The room is 30' x 24', with a 9' ceiling.

I am planning on 9 - 2 x 4 parabolic 3 lamp T8 fixtures.

Is ther any software or a way to calculate how many foot candles I will get at 30" above the floor?
 

cadpoint

Senior Member
Location
Durham, NC
I beleive you need to look into LDA (lighting design applications), there might even be an OSHA requirement for bench work which is higher than general office work lumination, as I recall...

Office is 70 Lumens

Bench work is 100 or higher

Don't hold me to the numbers...
 

LarryFine

Master Electrician Electric Contractor Richmond VA
Location
Henrico County, VA
Occupation
Electrical Contractor
Just off the cuff, 9 fixtures (3x3 pattern) seems to low for a room that size. I'd suggest 16 (4x4) for that room.

I drew a little ceiling-grid pattern of 1/4 of the room (12' x 15'). I'd put 4 fixtures in each quarter of that space.
 

dicklaxt

Senior Member
Here is an example of what I have used over the years,its a simple quick substitute of numbers and some grade school math.

The formula is the number of fixtures required is equal to the footcandle requirement times the area of shop in square feet divided by the lumens per fixture times the co efficient of utilization(amount of light actually used) times the light loss factor(how clean a fixture is or kept).

Use .75 for your light loss factor and .65 for the co efficient utilization.

Once you have the required foot candles you want then adjust the fixture count to give equal spacing of the number of rows and the number of fixtures per row.

The spacing between rows should be approximately twice the distance from the centerline of the outside row to the wall dimension,,,,,,example if the centerline dimension of fixture to fixture is 6 feet row to row then the distance from the ourside row centerline to the wall should be 3 feet.I always kept the distance from the fixture end to the wall no more than 2 feet as the illumination out the end of a fixture is usually much less,for light uniformity end to end spacing should be kept to a minimum.I have seen some new fluorescents that claim otherwise.

Specific task lighting should be augmented with extra fixtures.
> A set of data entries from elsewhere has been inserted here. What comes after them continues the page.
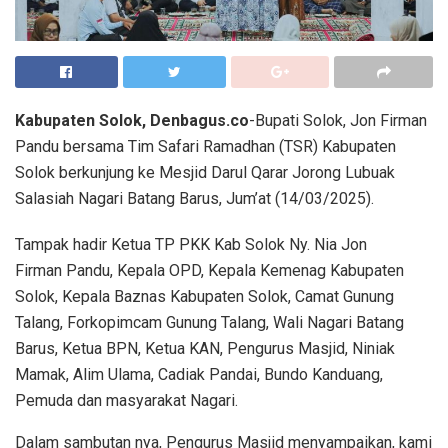
Kabupaten Solok, Denbagus.co
-Bupati Solok, Jon Firman
Pandu bersama Tim Safari Ramadhan (TSR) Kabupaten
Solok berkunjung ke Mesjid Darul Qarar Jorong Lubuak
Salasiah Nagari Batang Barus, Jum’at (14/03/2025).
Tampak hadir Ketua TP PKK Kab Solok Ny. Nia Jon
Firman Pandu, Kepala OPD, Kepala Kemenag Kabupaten
Solok, Kepala Baznas Kabupaten Solok, Camat Gunung
Talang, Forkopimcam Gunung Talang, Wali Nagari Batang
Barus, Ketua BPN, Ketua KAN, Pengurus Masjid, Niniak
Mamak, Alim Ulama, Cadiak Pandai, Bundo Kanduang,
Pemuda dan masyarakat Nagari.
Dalam sambutan nya, Pengurus Masjid menyampaikan, kami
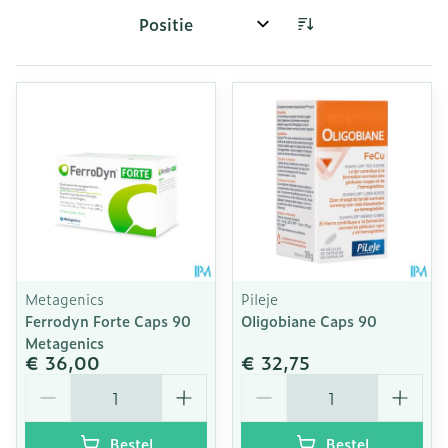
Sorteer op:
Metagenics
Pileje
Ferrodyn Forte Caps 90
Oligobiane Caps 90
Metagenics
€ 36,00
€ 32,75
Aantal
Aantal
Bestel
Bestel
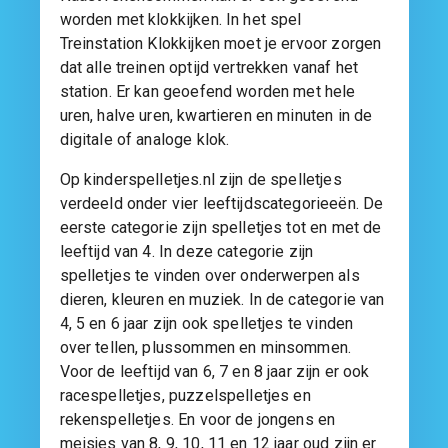
worden met klokkijken. In het spel
Treinstation Klokkijken moet je ervoor zorgen
dat alle treinen optijd vertrekken vanaf het
station. Er kan geoefend worden met hele
uren, halve uren, kwartieren en minuten in de
digitale of analoge klok.
Op kinderspelletjes.nl zijn de spelletjes
verdeeld onder vier leeftijdscategorieeën. De
eerste categorie zijn spelletjes tot en met de
leeftijd van 4. In deze categorie zijn
spelletjes te vinden over onderwerpen als
dieren, kleuren en muziek. In de categorie van
4, 5 en 6 jaar zijn ook spelletjes te vinden
over tellen, plussommen en minsommen.
Voor de leeftijd van 6, 7 en 8 jaar zijn er ook
racespelletjes, puzzelspelletjes en
rekenspelletjes. En voor de jongens en
meisjes van 8, 9, 10, 11 en 12 jaar oud zijn er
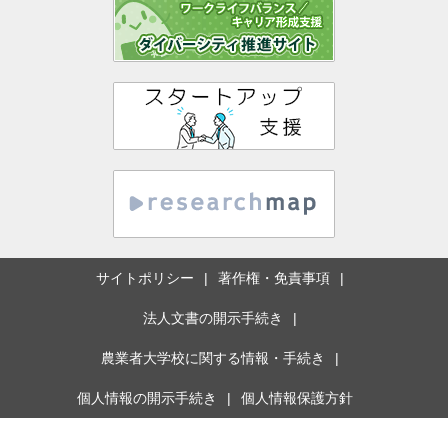
サイトポリシー
著作権・免責事項
法人文書の開示手続き
農業者大学校に関する情報・手続き
個人情報の開示手続き
個人情報保護方針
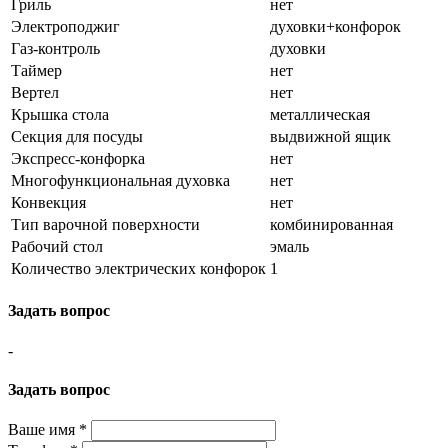
Гриль
нет
Электроподжиг
духовки+конфорок
Газ-контроль
духовки
Таймер
нет
Вертел
нет
Крышка стола
металлическая
Секция для посуды
выдвижной ящик
Экспресс-конфорка
нет
Многофункциональная духовка
нет
Конвекция
нет
Тип варочной поверхности
комбинированная
Рабочий стол
эмаль
Количество электрических конфорок
1
Задать вопрос
-
Задать вопрос
Ваше имя
*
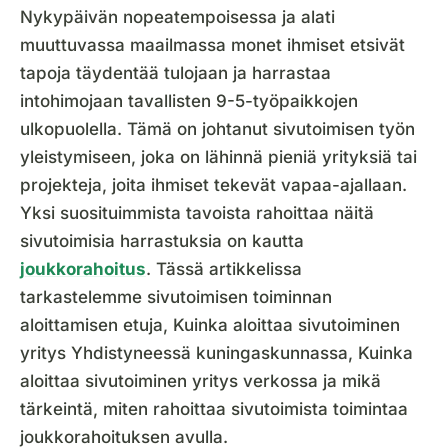
Nykypäivän nopeatempoisessa ja alati
muuttuvassa maailmassa monet ihmiset etsivät
tapoja täydentää tulojaan ja harrastaa
intohimojaan tavallisten 9-5-työpaikkojen
ulkopuolella. Tämä on johtanut sivutoimisen työn
yleistymiseen, joka on lähinnä pieniä yrityksiä tai
projekteja, joita ihmiset tekevät vapaa-ajallaan.
Yksi suosituimmista tavoista rahoittaa näitä
sivutoimisia harrastuksia on kautta
joukkorahoitus
. Tässä artikkelissa
tarkastelemme sivutoimisen toiminnan
aloittamisen etuja, Kuinka aloittaa sivutoiminen
yritys Yhdistyneessä kuningaskunnassa, Kuinka
aloittaa sivutoiminen yritys verkossa ja mikä
tärkeintä, miten rahoittaa sivutoimista toimintaa
joukkorahoituksen avulla.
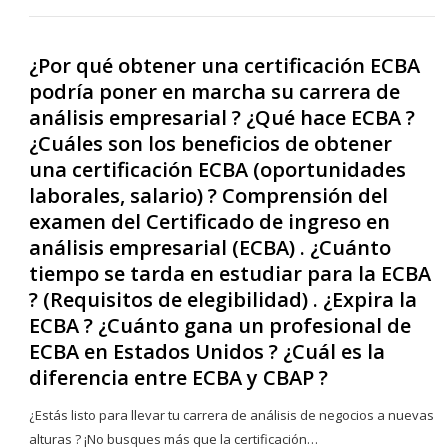
post
¿Por qué obtener una certificación ECBA
podría poner en marcha su carrera de
análisis empresarial ? ¿Qué hace ECBA ?
¿Cuáles son los beneficios de obtener
una certificación ECBA (oportunidades
laborales, salario) ? Comprensión del
examen del Certificado de ingreso en
análisis empresarial (ECBA) . ¿Cuánto
tiempo se tarda en estudiar para la ECBA
? (Requisitos de elegibilidad) . ¿Expira la
ECBA ? ¿Cuánto gana un profesional de
ECBA en Estados Unidos ? ¿Cuál es la
diferencia entre ECBA y CBAP ?
¿Estás listo para llevar tu carrera de análisis de negocios a nuevas
alturas ? ¡No busques más que la certificación…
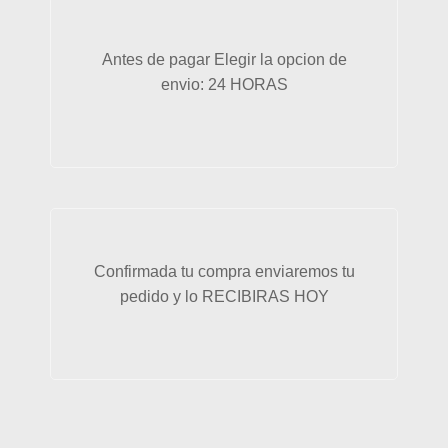
Antes de pagar Elegir la opcion de
envio: 24 HORAS
Confirmada tu compra enviaremos tu
pedido y lo RECIBIRAS HOY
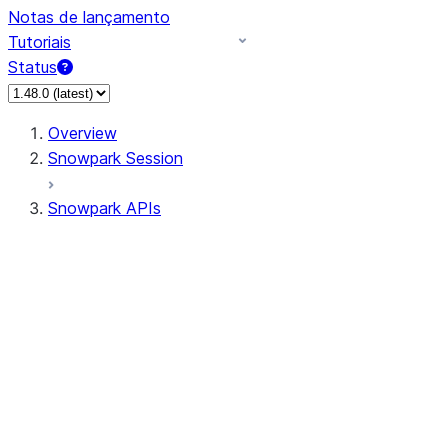
Notas de lançamento
Tutoriais
Status
Overview
Snowpark Session
Snowpark APIs
Input/Output
DataFrame
Column
Data Types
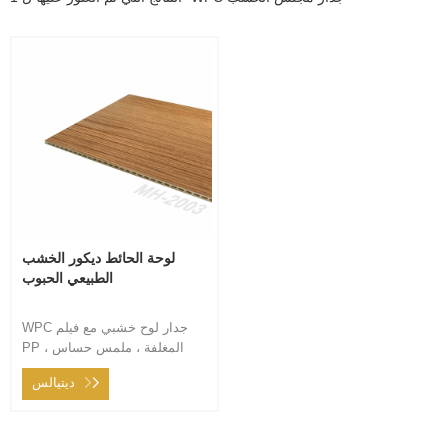
لوحة الحائط ديكور الخشب
الطبيعي الحبوب
WPC جدار لوح خشبي مع فيلم
PP المغلفة ، ملمس حساس ،
مقاومة للتلوث مقاومة للرطوبة ،
ديتيالس
الخيار الأول للمنزل ، رعاية الأسرة
هي مسؤوليتنا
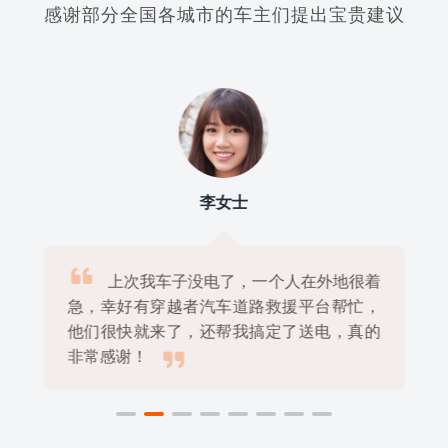
感谢部分全国各城市的车主们提出宝贵建议
李女士

上次我车子没电了，一个人在外地很着
急，幸好有穿越者汽车道路救援平台帮忙，
他们很快就来了，还帮我搞定了送电，真的

非常感谢！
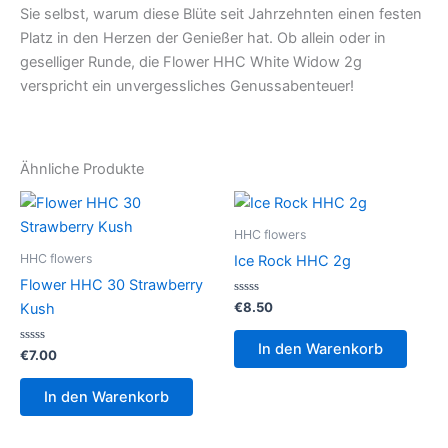
Sie selbst, warum diese Blüte seit Jahrzehnten einen festen
Platz in den Herzen der Genießer hat. Ob allein oder in
geselliger Runde, die Flower HHC White Widow 2g
verspricht ein unvergessliches Genussabenteuer!
Ähnliche Produkte
HHC flowers
HHC flowers
Ice Rock HHC 2g
Flower HHC 30 Strawberry
Bewertet
€
8.50
Kush
mit
0
von
In den Warenkorb
Bewertet
5
€
7.00
mit
0
von
In den Warenkorb
5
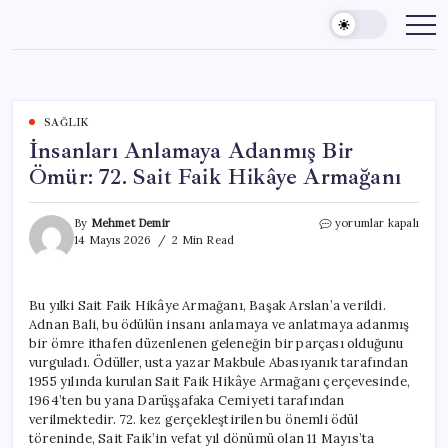
Skip
to
content
SAĞLIK
İnsanları Anlamaya Adanmış Bir
Ömür: 72. Sait Faik Hikâye Armağanı
İnsanları
By
Mehmet Demir
yorumlar kapalı
Anlamaya
14 Mayıs 2026
2 Min Read
Adanmış
Bir
Ömür:
Bu yılki Sait Faik Hikâye Armağanı, Başak Arslan’a verildi.
72.
Adnan Bali, bu ödülün insanı anlamaya ve anlatmaya adanmış
Sait
Faik
bir ömre ithafen düzenlenen geleneğin bir parçası olduğunu
Hikâye
vurguladı. Ödüller, usta yazar Makbule Abasıyanık tarafından
Armağanı
1955 yılında kurulan Sait Faik Hikâye Armağanı çerçevesinde,
için
1964’ten bu yana Darüşşafaka Cemiyeti tarafından
verilmektedir. 72. kez gerçekleştirilen bu önemli ödül
töreninde, Sait Faik’in vefat yıl dönümü olan 11 Mayıs’ta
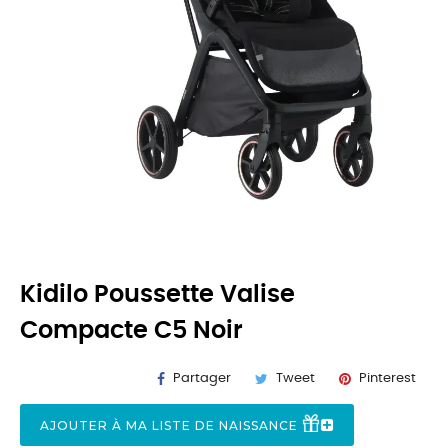
Kidilo Poussette Valise
Compacte C5 Noir
Partager
Tweet
Pinterest
AJOUTER À MA LISTE DE NAISSANCE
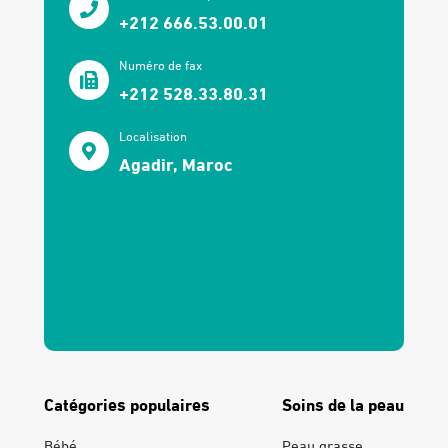
+212 666.53.00.01
Numéro de fax
+212 528.33.80.31
Localisation
Agadir, Maroc
Catégories populaires
Soins de la peau
Bébé
Peau grasse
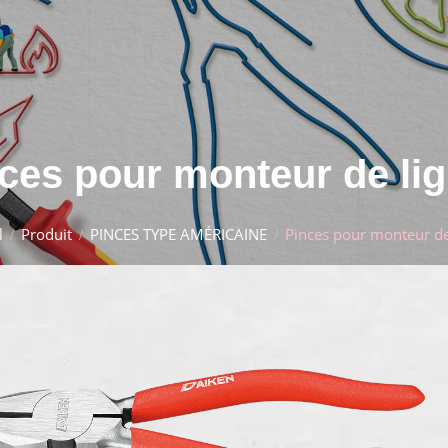
ces pour monteur de li
l
Produit
PINCES TYPE AMÉRICAINE
Pinces pour monteur de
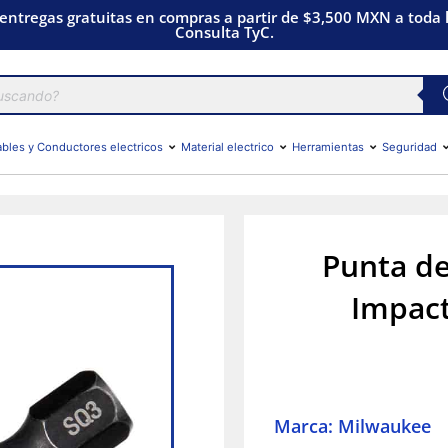
 entregas gratuitas en compras a partir de $3,500 MXN a toda l
Consulta TyC.
bles y Conductores electricos
Material electrico
Herramientas
Seguridad
Punta d
Impact
Marca: Milwaukee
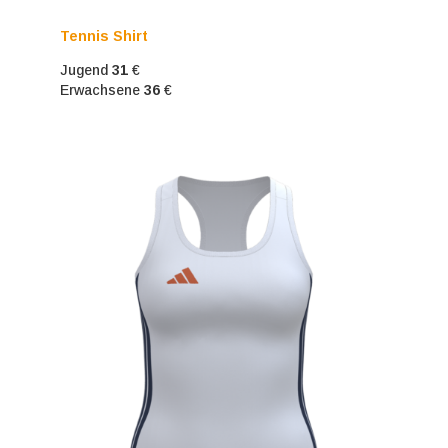
Tennis Shirt
Jugend
31
€
Erwachsene
36
€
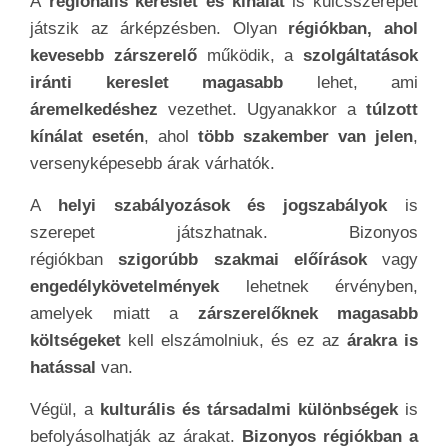
A
regionális kereslet és kínálat
is kulcsszerepet
játszik az árképzésben. Olyan
régiókban, ahol
kevesebb zárszerelő
működik, a
szolgáltatások
iránti kereslet magasabb
lehet, ami
áremelkedéshez
vezethet. Ugyanakkor a
túlzott
kínálat esetén
, ahol
több szakember van jelen
,
versenyképesebb árak várhatók.
A
helyi szabályozások és jogszabályok
is
szerepet játszhatnak. Bizonyos
régiókban
szigorúbb szakmai előírások
vagy
engedélykövetelmények
lehetnek érvényben,
amelyek miatt a
zárszerelőknek magasabb
költségeket
kell elszámolniuk, és ez az
árakra is
hatással
van.
Végül, a
kulturális és társadalmi különbségek
is
befolyásolhatják az árakat.
Bizonyos régiókban a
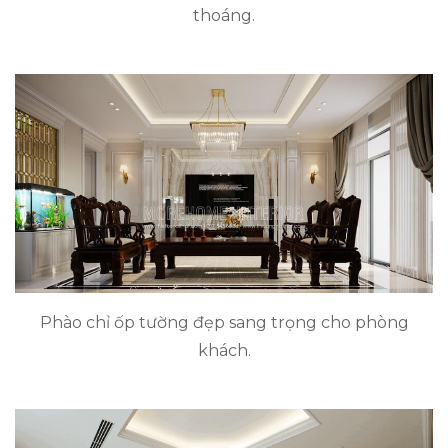
thoáng.
Phào chỉ ốp tường đẹp sang trọng cho phòng
khách.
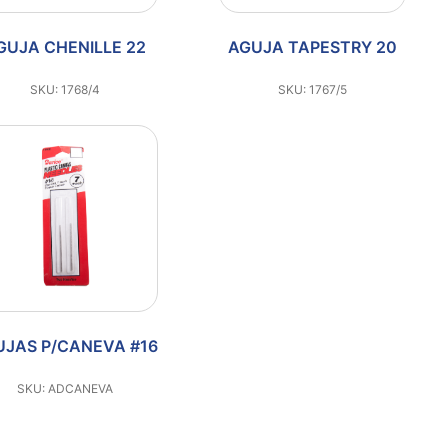
GUJA CHENILLE 22
AGUJA TAPESTRY 20
SKU: 1768/4
SKU: 1767/5
UJAS P/CANEVA #16
SKU: ADCANEVA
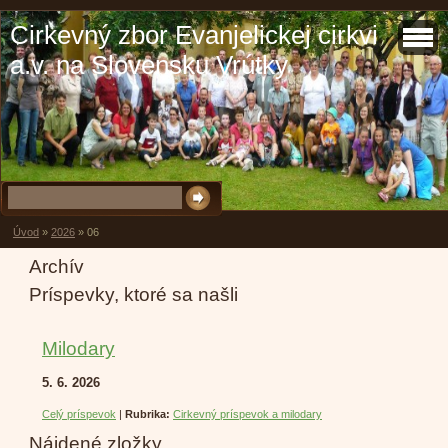
Cirkevný zbor Evanjelickej cirkvi
a.v. na Slovensku Vrútky
Úvod
»
2026
»
06
Archív
Príspevky, ktoré sa našli
Milodary
5. 6. 2026
Celý príspevok
|
Rubrika:
Cirkevný príspevok a milodary
Nájdené zložky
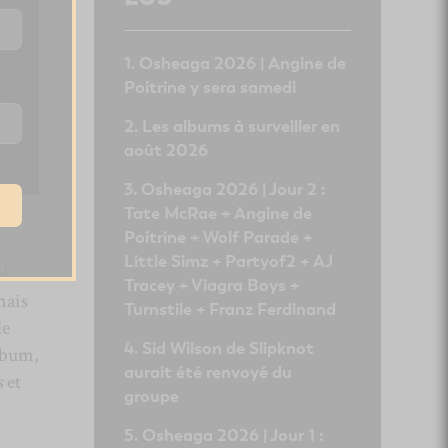
Osheaga 2026 | Angine de
Poitrine y sera samedi
Les albums à surveiller en
août 2026
Osheaga 2026 | Jour 2 :
Tate McRae + Angine de
Poitrine + Wolf Parade +
Little Simz + Partyof2 + AJ
l
Tracey + Viagra Boys +
mais
Turnstile + Franz Ferdinand
de
Sid Wilson de Slipknot
album,
aurait été renvoyé du
s
et
groupe
Osheaga 2026 | Jour 1 :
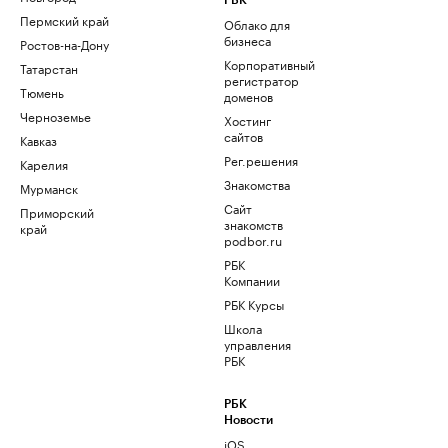
РБК
Пермский край
Облако для
бизнеса
Ростов-на-Дону
Корпоративный
Татарстан
регистратор
Тюмень
доменов
Черноземье
Хостинг
сайтов
Кавказ
Рег.решения
Карелия
Знакомства
Мурманск
Сайт
Приморский
знакомств
край
podbor.ru
РБК
Компании
РБК Курсы
Школа
управления
РБК
РБК
Новости
iOS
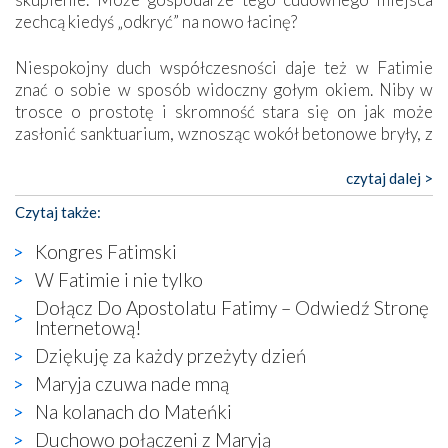
zechcą kiedyś „odkryć” na nowo łacinę?
Niespokojny duch współczesności daje też w Fatimie
znać o sobie w sposób widoczny gołym okiem. Niby w
trosce o prostotę i skromność stara się on jak może
zasłonić sanktuarium, wznosząc wokół betonowe bryły, z
których niektóre nawet zostały poświęcone jako miejsca
katolickiego kultu. Tylko co wspólnego z żywą,
czytaj dalej >
autentyczną wiarą mogą mieć płaskie, szare bunkry albo
Czytaj także:
kaplice, w których Tabernakulum przypomina bardziej
skrzynkę na narzędzia? Albo co powiedzieć o ustawionym
Kongres Fatimski
tuż przy nowej bazylice wielkim krzyżu, na którym
W Fatimie i nie tylko
zamiast Chrystusa umieszczono dziwaczną postać jakby
Dołącz Do Apostolatu Fatimy – Odwiedź Stronę
wyjętą ze starożytnych hieroglifów? W kulturowym
Internetową!
kontekście naszych czasów to raczej karykatura niż godny
wizerunek Zbawiciela…
Dziękuję za każdy przeżyty dzień
Zatem nawet w bezpośrednim otoczeniu sanktuarium
Maryja czuwa nade mną
naocznie przekonaliśmy się, że wewnątrz Kościoła toczy
Na kolanach do Mateńki
się ogromna walka o kształt katolicyzmu i o serca
Duchowo połączeni z Maryją
wierzących. Do czego to zmaganie może prowadzić,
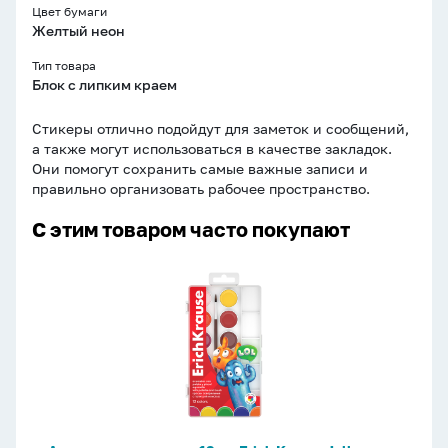
Цвет бумаги
Желтый неон
Тип товара
Блок с липким краем
Стикеры отлично подойдут для заметок и сообщений,
а также могут использоваться в качестве закладок.
Они помогут сохранить самые важные записи и
правильно организовать рабочее пространство.
С этим товаром часто покупают
Акварельные
краски
12цв.
Erich
Krause
Jolly
Friends
пласт.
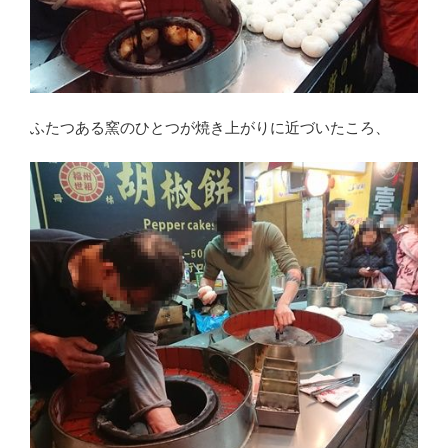
ふたつある窯のひとつが焼き上がりに近づいたころ、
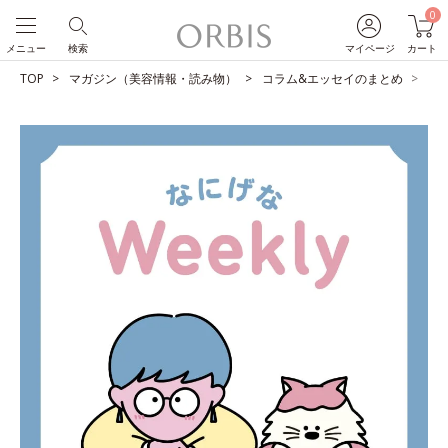
0
メニュー
検索
マイページ
カート
TOP
マガジン（美容情報・読み物）
コラム&エッセイのまとめ
占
Just another way using industry standard foot candle requirments for the task at hand,

dick
 

tom baker

First Chief Moderator
Staff member
dicklaxt method is simple and will work. Or look in the back of a GE lighting catalog they have simplified lighting calcs.
And ask your wholesale house where you are purchasing the luminaires, they or the lighting rep can easily do the calc for you.
At the front of the room where you may have a wall screen for use with a projector, put those luminaires on a switch, otherwise they will wash out the screen. Could put in recess cans around the edges, or be able to switch some of the lamps off in a pattern.
 

cadpoint

Senior Member
Location
Durham, NC
I use to work for an Architect that hated ceiling tile panels of less than one foot in depth, they are very fragile. About eight inches they hold up...
My basic summary of the following statement is:
...
example if the centerline dimension of fixture to fixture is 6 feet row to row then the distance from the outside row centerline to the wall should be 3 feet.I always kept the distance from the fixture end to the wall no more than 2 feet as the illumination out the end of a fixture is usually much less,for light uniformity end to end spacing should be kept to a minimum.

One need's to load the lumuns to be slightly infront of a person sitting at the work bench or the work space, if the work space is againest the wall.